Fri Sep 09, 2016 3:39 pm
Fri Sep 09, 2016 4:01 pm
Fri Sep 09, 2016 4:08 pm
MSUSpartan wrote:I think most of what you've said about morality and meaning is self defeating in a religious context, Mike.
Morality and meaning are both endogenous qualities.
Morality is pretty clearly an outgrowth of social constraints, in a social species. Social systems require normative codes of behavior, and social organisms enforce them. Humans are no different. I did my masters with an ethologist, so I could honestly go on about this for days, but given my unusually high level of interest, I'll refrain from writing you all a text book on social behavior, and just say that this is totally transistor obvious to those that study the subject. What we perceive as morality is actually a set of social codes that provide the highest (or at least local maxima) net well-being for a community.
Moreover, there is no way to infer true morality from a God. You have to assume the Bible is accurate, to begin with, and then there is euthephros dilemma to deal with.
Even if the Bible (of whatever religious text you prefer) were conveying God's code accurately, and not biased by the writer and the times, you can't know if the actions prescribed are moral because God says so, or if they are moral on their own, and that's why God says so. If they are moral only because God says so, then they are arbitrary. Would theft or murder be moral if God said so, or would it still be wrong? If you think it would still be wrong, then your morality doesn't come from God. Then consider where God only behaves in ways that are moral, ie. says a thing is moral because it fundamentally is. In that case, it's not God's dictum that makes morals, but another source, and God's character is simply consistent with an existing moral code, which would fundamentally have another source.
Meaning is another issue entirely. My life has meaning based on the things I value. My legacy in terms of works, and my children. I look no farther than that, and don't know why I ought to. Why should the meaning of my life be dictated by another entity? The religious idea that the meaning of life is issue by an intangible parental figure makes no sense to me at all.
Fri Sep 09, 2016 4:58 pm
Fri Sep 09, 2016 5:05 pm
Fri Sep 09, 2016 5:08 pm
Fri Sep 09, 2016 5:09 pm
Fri Sep 09, 2016 5:22 pm
wheels5894 wrote:Mike,
I'm not sure the an appeal to a divinity or a holy book really gets one any further than accepting that social norms are just that - societies norms.

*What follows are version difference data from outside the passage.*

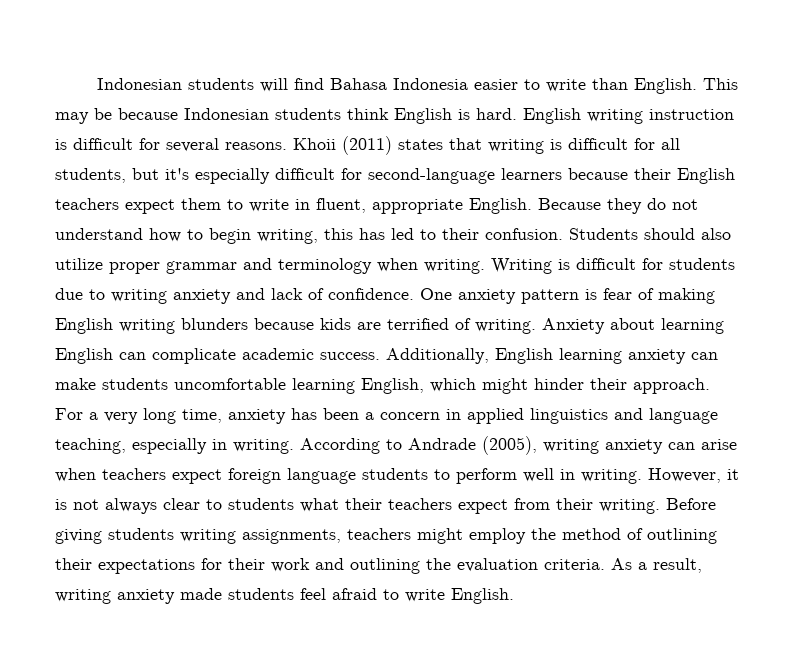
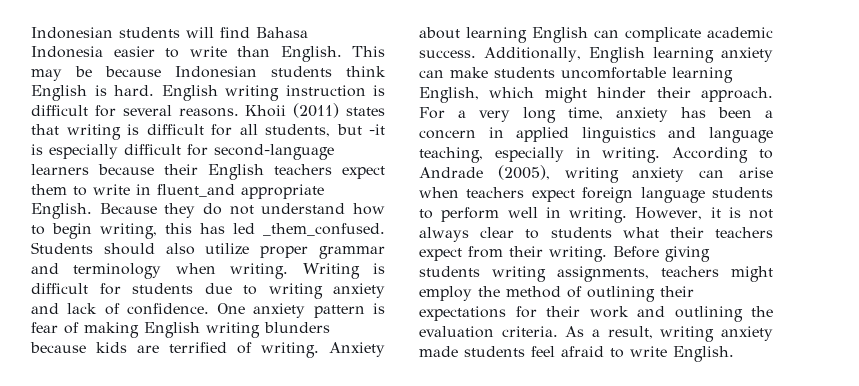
[165,168,189,180] it's -> [369,124,385,135] [31,144,43,155] -it is
[316,198,366,213] fluent, -> [157,184,235,197] fluent_and
[420,228,563,240] to their confusion. -> [263,223,385,236] _them_confused.

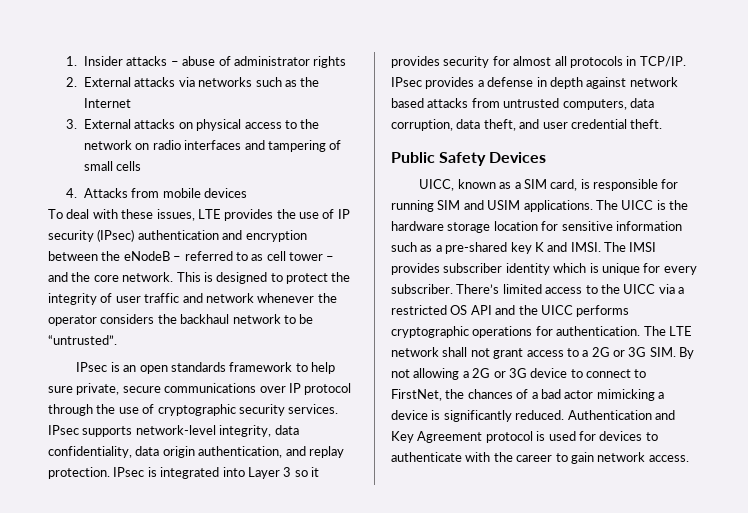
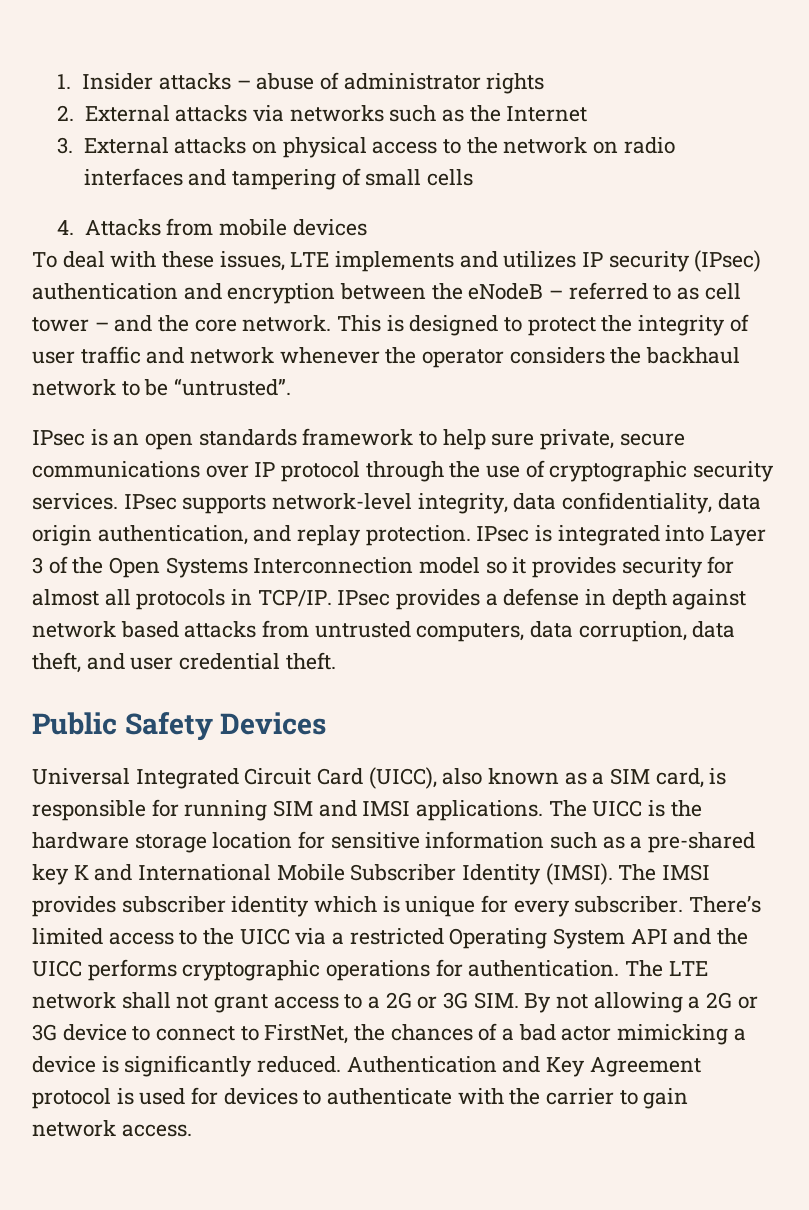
[224,209,335,221] provides the use of -> [335,251,577,272] implements and utilizes
(292, 472) none -> [48,556,481,578] of the Open Systems Interconnection model
[419,179,455,191] UICC, -> [32,767,483,789] Universal Integrated Circuit Card (UICC), also
[487,200,521,210] USIM -> [362,800,411,817] IMSI
[570,242,601,252] IMSI. -> [138,863,613,885] International Mobile Subscriber Identity (IMSI).
[450,305,468,315] OS -> [449,928,626,949] Operating System
[516,455,553,462] career -> [546,1088,615,1105] carrier

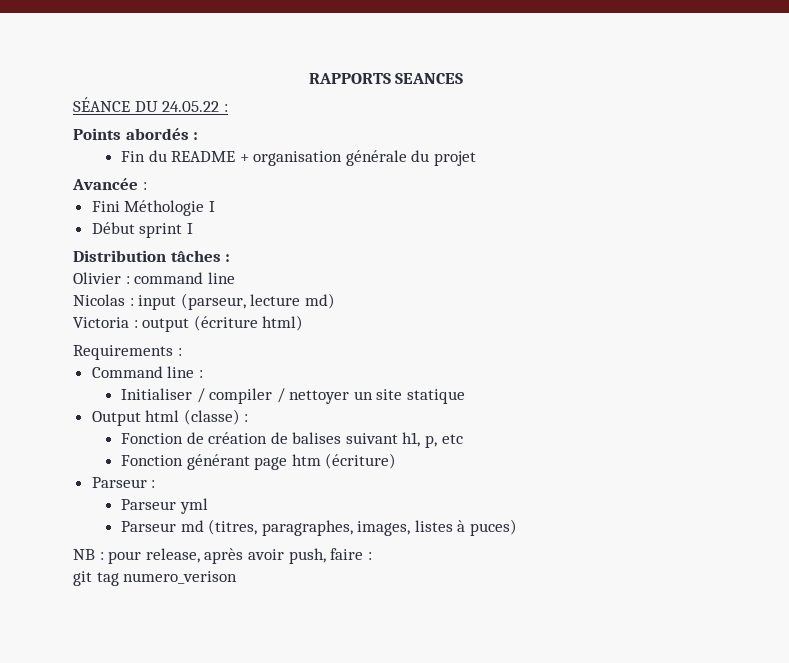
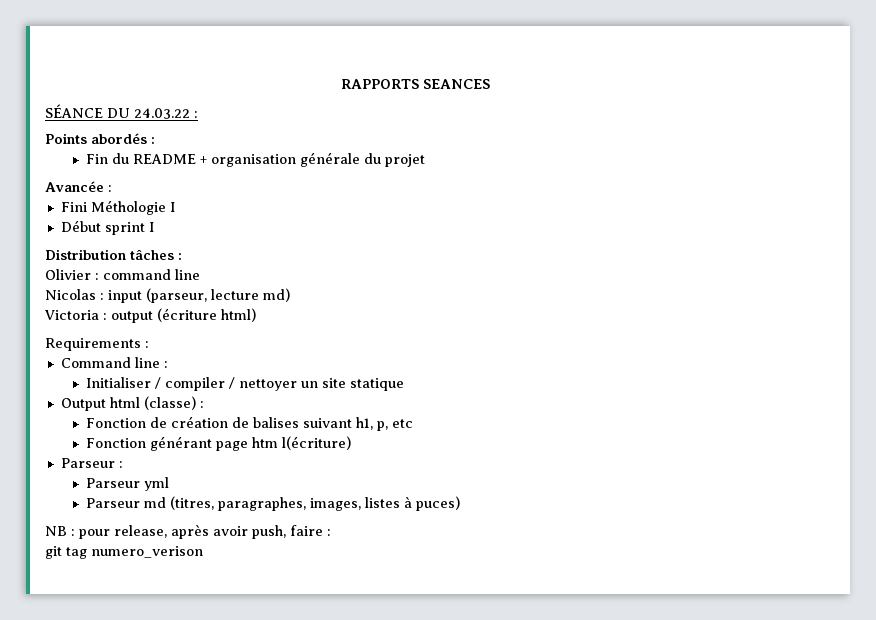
[162,101,220,112] 24.05.22 -> [134,108,190,119] 24.03.22
[325,453,397,469] (écriture) -> [282,436,352,450] l(écriture)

It is quite true to notice that what has counted as moral in one time is not counted as moral in another. For example, the bible encourages slavery yet it was a Quaker (a Christian) who campaigned for slavery to be abolished. How many religious people would support slavery today- even in the face of their religious text? Thus the Aztecs and other peoples make have approved or human sacrifice which we would not do today. In fact, who would support animal sacrifice today, given the extensive rules in the OT? No one - it offends our moral principles now.
So I think it is pretty clear that morals are what a social group establish them to be and not something imposed from without societies.
Fri Sep 09, 2016 5:25 pm
MSUSpartan wrote:No Mike, it's not begging the question. That humans are social animals is uncontroversial, and that social animals have enforced codes is also not controversial. Both those things are empirically verifiable. What I'm saying is that that morals are the name we call those codes. For this to be petitio principii I would have to be arguing that morals are what make humans social. I'm not arguing that at all. Eusocial insects are a perfect example to the contrary. Morals are an outgrowth of our social behavior, not the cause. It's not a circular argument.
Your also pretty straight forwardly conflating morals with ethics. Ethics are more akin to legal codes, whereas morals are the abstracts that inform ethics. I'm not saying that morals are the social codes. Morals the the abstract ideas that tell us what is ethical or not. For example, we can easily day that murder is immortal (essential by definition), but then we get to argue about whethera particular type of killing qualifies as murder (self defense, etc.) and that is an ethical debate.
Whether or not there are moral absolutes is therefore a matter of how brutally or narrowly you define your moral values. In my opinion, for morals to be absolute, you have to define them so vaguely that they really have no value. Since you brought it up, the aztecs probably did not view human sacrifice as immortal because, in their religious context, it probably wasn't considered murder. That's rather my point in fact. Morals are an emergent property of society. You're putting a moral judgement, based on our society, on a society that doesn't exist in that context, when you say "civilized" societies. The fact that I happen to agree with you that human sacrifice is repugnant has everything to do with context, and not some absolute moral set passed down from on high.
Moreover, you neatly sidestepped the issue of whether murder or theft would be immoral even if God said it was OK. What are your thoughts on that.